EELE: Exploring Efficient and Extensible LoRA Integration in Emotional Text-to-Speech
Xin Qi, Ruibo Fu, Zhengqi Wen, Jianhua Tao, Shuchen Shi, Yi Lu, Zhiyong Wang, Xiaopeng Wang, Yuankun Xie, Yukun Liu, Guanjun Li, Xuefei Liu, Yongwei Li
TL;DR
This work tackles the scalability and flexibility challenge of endowing TTS with emotions by introducing EELE, a plug-and-play approach that starts from a neutral TTS model and adds emotion capability post-training via LoRA adapters. By experimenting with eight module-level LoRA deployment schemes in the VITS2 backbone, the authors systematically evaluate where emotion should be modeled and how duration cues influence expression.
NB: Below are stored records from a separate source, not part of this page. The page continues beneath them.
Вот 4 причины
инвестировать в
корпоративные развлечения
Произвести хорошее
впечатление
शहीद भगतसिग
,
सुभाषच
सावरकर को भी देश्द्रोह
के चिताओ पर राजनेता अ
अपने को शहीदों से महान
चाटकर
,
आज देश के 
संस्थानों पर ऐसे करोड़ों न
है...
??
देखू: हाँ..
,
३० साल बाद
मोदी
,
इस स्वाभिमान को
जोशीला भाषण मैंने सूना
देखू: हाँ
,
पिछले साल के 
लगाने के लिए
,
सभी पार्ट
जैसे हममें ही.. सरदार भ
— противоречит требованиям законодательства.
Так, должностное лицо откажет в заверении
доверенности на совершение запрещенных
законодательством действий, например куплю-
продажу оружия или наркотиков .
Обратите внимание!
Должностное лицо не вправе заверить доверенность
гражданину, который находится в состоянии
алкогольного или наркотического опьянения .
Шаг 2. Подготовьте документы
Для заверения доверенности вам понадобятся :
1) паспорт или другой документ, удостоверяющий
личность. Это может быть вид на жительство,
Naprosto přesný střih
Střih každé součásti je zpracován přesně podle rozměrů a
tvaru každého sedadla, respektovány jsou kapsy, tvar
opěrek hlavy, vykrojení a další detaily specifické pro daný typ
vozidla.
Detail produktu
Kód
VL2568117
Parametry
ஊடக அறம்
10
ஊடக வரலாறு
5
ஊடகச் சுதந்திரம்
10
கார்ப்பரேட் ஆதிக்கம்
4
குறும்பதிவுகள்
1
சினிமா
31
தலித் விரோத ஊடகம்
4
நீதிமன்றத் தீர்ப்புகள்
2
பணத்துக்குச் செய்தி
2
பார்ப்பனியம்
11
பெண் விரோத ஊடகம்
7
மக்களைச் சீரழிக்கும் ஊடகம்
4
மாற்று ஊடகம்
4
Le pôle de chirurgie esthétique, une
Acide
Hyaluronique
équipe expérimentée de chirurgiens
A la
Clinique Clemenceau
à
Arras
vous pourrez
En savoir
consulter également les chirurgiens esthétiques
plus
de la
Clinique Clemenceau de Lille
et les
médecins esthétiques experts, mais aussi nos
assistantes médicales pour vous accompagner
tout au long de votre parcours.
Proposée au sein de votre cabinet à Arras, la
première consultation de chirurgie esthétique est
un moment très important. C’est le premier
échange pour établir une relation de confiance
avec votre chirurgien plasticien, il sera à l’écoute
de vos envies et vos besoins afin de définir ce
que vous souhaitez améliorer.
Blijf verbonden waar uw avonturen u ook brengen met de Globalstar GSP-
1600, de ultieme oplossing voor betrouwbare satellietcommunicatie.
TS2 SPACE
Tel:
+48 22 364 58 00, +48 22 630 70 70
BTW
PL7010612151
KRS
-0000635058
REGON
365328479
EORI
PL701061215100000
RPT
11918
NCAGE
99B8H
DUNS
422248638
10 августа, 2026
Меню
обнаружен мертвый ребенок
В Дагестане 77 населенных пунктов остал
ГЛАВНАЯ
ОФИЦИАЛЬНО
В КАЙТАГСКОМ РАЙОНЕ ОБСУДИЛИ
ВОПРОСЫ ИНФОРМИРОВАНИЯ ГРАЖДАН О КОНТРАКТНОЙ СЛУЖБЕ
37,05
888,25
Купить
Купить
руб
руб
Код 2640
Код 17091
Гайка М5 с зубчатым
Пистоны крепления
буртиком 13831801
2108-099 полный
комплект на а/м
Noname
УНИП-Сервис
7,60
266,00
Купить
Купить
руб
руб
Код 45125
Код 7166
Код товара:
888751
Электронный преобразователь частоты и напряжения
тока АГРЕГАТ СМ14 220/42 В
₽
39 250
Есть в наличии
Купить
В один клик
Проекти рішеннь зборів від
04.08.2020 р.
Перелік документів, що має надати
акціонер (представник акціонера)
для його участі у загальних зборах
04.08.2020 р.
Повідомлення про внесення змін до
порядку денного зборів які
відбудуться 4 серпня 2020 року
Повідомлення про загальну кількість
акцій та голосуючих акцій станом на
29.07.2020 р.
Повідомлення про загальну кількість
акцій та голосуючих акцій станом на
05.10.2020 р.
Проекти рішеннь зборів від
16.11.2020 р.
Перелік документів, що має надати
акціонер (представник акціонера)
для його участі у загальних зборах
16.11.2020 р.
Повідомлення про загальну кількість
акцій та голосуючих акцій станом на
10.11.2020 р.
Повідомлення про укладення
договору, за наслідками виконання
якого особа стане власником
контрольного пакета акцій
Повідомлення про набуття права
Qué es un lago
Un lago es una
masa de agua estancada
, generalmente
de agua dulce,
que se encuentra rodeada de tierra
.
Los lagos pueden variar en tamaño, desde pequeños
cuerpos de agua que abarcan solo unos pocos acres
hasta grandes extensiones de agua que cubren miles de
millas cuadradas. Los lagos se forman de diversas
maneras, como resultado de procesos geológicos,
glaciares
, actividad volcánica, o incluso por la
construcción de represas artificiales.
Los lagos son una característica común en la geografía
Key findings show that certain LoRA placements (notably scheme 'g') yield superior emotion recognition, with anger most prominent and surprise the hardest to detect, while smaller LoRA ranks can achieve competitive performance, offering significant efficiency over full fine-tuning. The approach demonstrates practical advantages in adaptability and scalability for emotion-rich TTS across applications like media and gaming.
Abstract
In the current era of Artificial Intelligence Generated Content (AIGC), a Low-Rank Adaptation (LoRA) method has emerged. It uses a plugin-based approach to learn new knowledge with lower parameter quantities and computational costs, and it can be plugged in and out based on the specific sub-tasks, offering high flexibility. However, the current application schemes primarily incorporate LoRA into the pre-introduced conditional parts of the speech models. This fixes the position of LoRA, limiting the flexibility and scalability of its application. Therefore, we propose the Exploring Efficient and Extensible LoRA Integration in Emotional Text-to-Speech (EELE) method. Starting from a general neutral speech model, we do not pre-introduce emotional information but instead use the LoRA plugin to design a flexible adaptive scheme that endows the model with emotional generation capabilities. Specifically, we initially train the model using only neutral speech data. After training is complete, we insert LoRA into different modules and fine-tune the model with emotional speech data to find the optimal insertion scheme. Through experiments, we compare and test the effects of inserting LoRA at different positions within the model and assess LoRA's ability to learn various emotions, effectively proving the validity of our method. Additionally, we explore the impact of the rank size of LoRA and the difference compared to directly fine-tuning the entire model.